U.S. to collect immigrants’ social media data
International | Plus Kurdistan’s independence vote, women’s rights in Saudi Arabia, and more international news
by Mindy Belz
Posted 9/27/17, 01:07 pm
UNITED STATES: The Department of Homeland Security has published a new regulation calling for collection of social media information on all immigrants, including permanent residents and naturalized citizens. This is the same department with an acting secretary, a careerist from the Bush and Obama administrations, who decided Chad should be on the list of countries whose citizens are banned from traveling to the United States. Chad, far from perfect, is one of the leading U.S. partners in Africa on counterterrorism, sending soldiers to the Nigerian border, among other things, to fight Boko Haram.

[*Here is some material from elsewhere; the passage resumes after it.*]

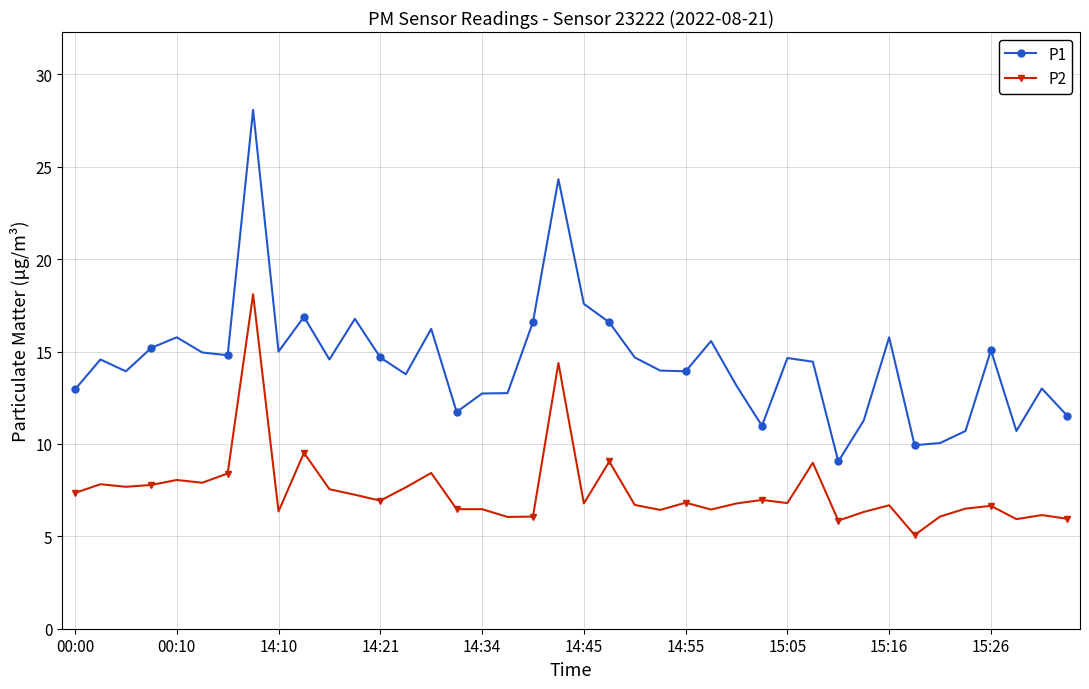

What is the highest value of the P2 series?

18.1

Here’s a compelling read on why the basic premise of the new travel ban lacks merit. I know there are counterarguments, and I would love to hear them, particularly on vetting procedures. So far the Trump administration has produced no specifics and issued no new rules adjusting allegedly faulty vetting procedures.
IRAQ: Turkey has announced a flight ban and threatens to block oil exports, while Baghdad threatens to close airports after Kurdistan’s independence referendum won overwhelming support. Rep. Trent Franks, R-Ariz., has introduced a resolution in support of a Kurdish state.
- In the ancient Christian city of Alqosh, Assyrians are divided, but many say they face a better future as part of a Kurdish state after Iraqi forces failed to protect them from ISIS and Kurdish peshmerga stepped into the gap.
- Read for yourself the U.S. Senate’s amended HR 390, passed last week after stubborn delays. The amended bill, in my view, dilutes efforts to direct rebuilding funds to the organizations and communities best able to help Iraqi Christians and Yazidis.
SAUDI ARABIA: The kingdom yesterday agreed to let women drive, a victory for activists who’ve long used the prohibition as a symbol of oppression.
MEXICO: For 12,000 people displaced by last week’s earthquake, trying to hold on to shelter while showing up to receive needed aid is a nightmare.
INDONESIA: Warnings of a volcanic eruption on the tourist island of Bali have sparked an exodus of about 100,000 people.